AMSTERDAM — After learning about World War II in school, Gabe Gennett was filled with pride after learning that his great grandfather, Ted Pawlik, served in the U.S. Navy during the pivotal time in global history.
“It’s cool that there is someone in my family that was representing the country,” said Gabe, a seventh grader at Lynch Middle School, on Friday.
Gabe shared the story of his great grandfather’s decorated service on the destroyer USS David W. Taylor during Amsterdam’s annual Veterans Day service at West End Memorial Park after the parade on Guy Park Avenue. Both were organized by American Legion Post 701 with support from Amsterdam’s Tourism, Recreation and Marketing Department.
“It just feels right to talk about it,” Gabe said. “And don’t forget about it.”
Handing down stories of Pawlik and his service to the family’s youngest generation was important to Gabe’s mother, Marisha Gennett.
“We’ve talked about what kind of person he was and stories that I remember from my childhood. He was a big personality,” Marisha said of Pawlik, her grandfather. “I wanted them to know how important it was to me as a child and how important it will always be.”
Pawlik served in the Navy from October 1942 until he was honorably discharged in December 1945. After leaving the armed forces, Pawlik later took on the duty of public service as a former Amsterdam supervisor and through his involvement in a variety of local organizations.
Although he died in 1988, Pawlik’s story lives on and is fondly remembered by Gabe.
“I never had the chance to meet my great grandfather, but I’m still mighty proud of all he did and to be his great grandson,” Gabe said.
Amsterdam Mayor Michael Cinquanti similarly recounted the pride he felt leading the Veterans Day parade three years ago joined by his then 99-year-old father-in-law, Louis Rossi. The veteran Marine had flown 49 bombing missions in the Pacific during WWII.
“My father in law had beat the odds, he made it back to Amsterdam after surviving one of the most dangerous fighting assignments,” Cinquanti said.
While Rossi was one of the few to return home unscathed, Cinquanti said his father-in-law encountered situations during his missions when he thought he was about to lose his life.
“But when I asked him 60 years later after he flew his last mission if he had to do it all over again, would he fly in that bomber? His answer was immediate and it was definite, ‘I’d do it all over in a minute,’” Cinquanti said.
That spirit of sacrifice is undoubtedly shared among veterans and should be honored, Cinquanti said.
“That’s why we’re here today,” Cinquanti said. “The men and women who put on a uniform of the United States military do so because they love this country.
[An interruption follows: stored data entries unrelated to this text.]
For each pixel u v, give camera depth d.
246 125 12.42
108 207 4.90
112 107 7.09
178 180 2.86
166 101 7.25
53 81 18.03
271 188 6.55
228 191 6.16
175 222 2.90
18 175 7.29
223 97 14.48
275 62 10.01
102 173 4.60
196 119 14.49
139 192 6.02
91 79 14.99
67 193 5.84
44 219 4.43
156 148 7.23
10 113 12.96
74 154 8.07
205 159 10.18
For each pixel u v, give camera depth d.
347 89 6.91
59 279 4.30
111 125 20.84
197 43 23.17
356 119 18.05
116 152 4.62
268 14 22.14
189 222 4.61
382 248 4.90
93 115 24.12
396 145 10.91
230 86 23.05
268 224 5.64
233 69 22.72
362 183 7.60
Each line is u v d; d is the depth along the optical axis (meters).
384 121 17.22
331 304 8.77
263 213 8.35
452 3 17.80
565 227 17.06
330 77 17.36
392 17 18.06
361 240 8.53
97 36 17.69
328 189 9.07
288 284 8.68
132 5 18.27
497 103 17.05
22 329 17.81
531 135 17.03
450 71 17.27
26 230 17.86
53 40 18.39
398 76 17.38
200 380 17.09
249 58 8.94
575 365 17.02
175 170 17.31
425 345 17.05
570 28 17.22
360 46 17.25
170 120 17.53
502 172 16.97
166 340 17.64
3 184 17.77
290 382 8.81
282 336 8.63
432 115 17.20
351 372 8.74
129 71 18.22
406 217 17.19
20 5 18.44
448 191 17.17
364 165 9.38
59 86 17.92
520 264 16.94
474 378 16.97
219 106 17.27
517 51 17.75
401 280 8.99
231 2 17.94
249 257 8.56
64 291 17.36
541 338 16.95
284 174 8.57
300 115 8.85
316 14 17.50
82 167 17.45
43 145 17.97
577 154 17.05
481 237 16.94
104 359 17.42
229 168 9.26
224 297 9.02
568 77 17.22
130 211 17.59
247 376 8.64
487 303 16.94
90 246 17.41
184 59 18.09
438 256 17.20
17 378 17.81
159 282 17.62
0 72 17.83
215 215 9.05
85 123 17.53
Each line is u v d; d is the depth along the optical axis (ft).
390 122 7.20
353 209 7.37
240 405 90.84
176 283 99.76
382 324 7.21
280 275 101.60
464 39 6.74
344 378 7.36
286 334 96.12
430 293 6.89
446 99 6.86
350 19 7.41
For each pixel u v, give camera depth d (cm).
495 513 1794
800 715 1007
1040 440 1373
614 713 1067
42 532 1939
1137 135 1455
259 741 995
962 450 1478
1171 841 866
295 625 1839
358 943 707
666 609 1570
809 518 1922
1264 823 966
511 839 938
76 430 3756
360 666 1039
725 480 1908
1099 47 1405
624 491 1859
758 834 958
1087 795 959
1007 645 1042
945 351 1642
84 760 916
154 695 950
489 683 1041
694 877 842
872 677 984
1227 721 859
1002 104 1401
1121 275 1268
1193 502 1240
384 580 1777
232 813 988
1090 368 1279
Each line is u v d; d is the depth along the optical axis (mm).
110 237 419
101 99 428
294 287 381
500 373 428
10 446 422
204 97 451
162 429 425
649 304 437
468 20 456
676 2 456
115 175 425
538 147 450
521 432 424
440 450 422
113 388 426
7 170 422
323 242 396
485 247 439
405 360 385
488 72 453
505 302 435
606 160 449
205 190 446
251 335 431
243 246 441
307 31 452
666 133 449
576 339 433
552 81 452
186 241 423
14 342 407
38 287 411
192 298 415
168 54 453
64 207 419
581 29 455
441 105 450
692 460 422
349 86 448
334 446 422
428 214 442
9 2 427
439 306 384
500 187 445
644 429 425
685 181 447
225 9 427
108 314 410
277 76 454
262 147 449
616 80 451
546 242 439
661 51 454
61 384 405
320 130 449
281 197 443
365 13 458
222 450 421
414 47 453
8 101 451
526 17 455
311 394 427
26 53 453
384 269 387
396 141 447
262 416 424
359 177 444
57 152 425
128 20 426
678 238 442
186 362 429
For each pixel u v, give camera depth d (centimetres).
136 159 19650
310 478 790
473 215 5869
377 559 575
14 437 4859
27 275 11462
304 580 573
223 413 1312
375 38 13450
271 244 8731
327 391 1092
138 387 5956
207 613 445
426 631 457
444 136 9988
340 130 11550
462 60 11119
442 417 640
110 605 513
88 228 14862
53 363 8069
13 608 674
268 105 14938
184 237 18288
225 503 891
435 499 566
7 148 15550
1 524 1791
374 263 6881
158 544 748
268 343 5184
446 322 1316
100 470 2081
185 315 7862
“And they were willing to dedicate large portions of the primes of their lives to serving it, protecting it and, if necessary, fighting for it and dying for it, so that the rest of us can enjoy the freedoms and the privileges that have defined this great country.”
Among the many events held in the city, Montgomery County District Attorney Lorraine Diamond admitted the Veterans Day parade and service are “nearest and dearest” to her heart.
“There are so many valuable veterans that we should be honoring on a day like today. I thank all the veterans for their service to this great country,” said Diamond, a U.S. Marine Corps veteran and judge advocate for American Legion Post 701.
The parade and service were fitting tributes to the commitment and sacrifice of the nation’s service members past and present that should always be remembered and celebrated, said state Assemblyman Angelo Santabarbara, D-Rotterdam.
“Today is our commitment to never forget them,” Santabarbara said. “We can never say it enough, for their service in war and in peace, thank you to our veterans.”